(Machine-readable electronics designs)
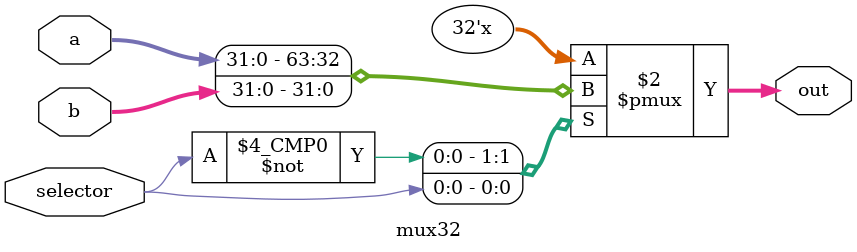
<source format=v>
module mux32(
    output reg [31:0] out,
    input wire [31:0] a,
    input wire [31:0] b,
    input wire selector
);
     always @(*) begin
        case (selector)
            1'b0: out = a; 
            1'b1: out = b;
        endcase
    end
endmodule
</source>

◆ Work to complete:
Search the entries for the word "input", then list each line that holds it.

◆ Response to this task:
    input wire [31:0] a,
    input wire [31:0] b,
    input wire selector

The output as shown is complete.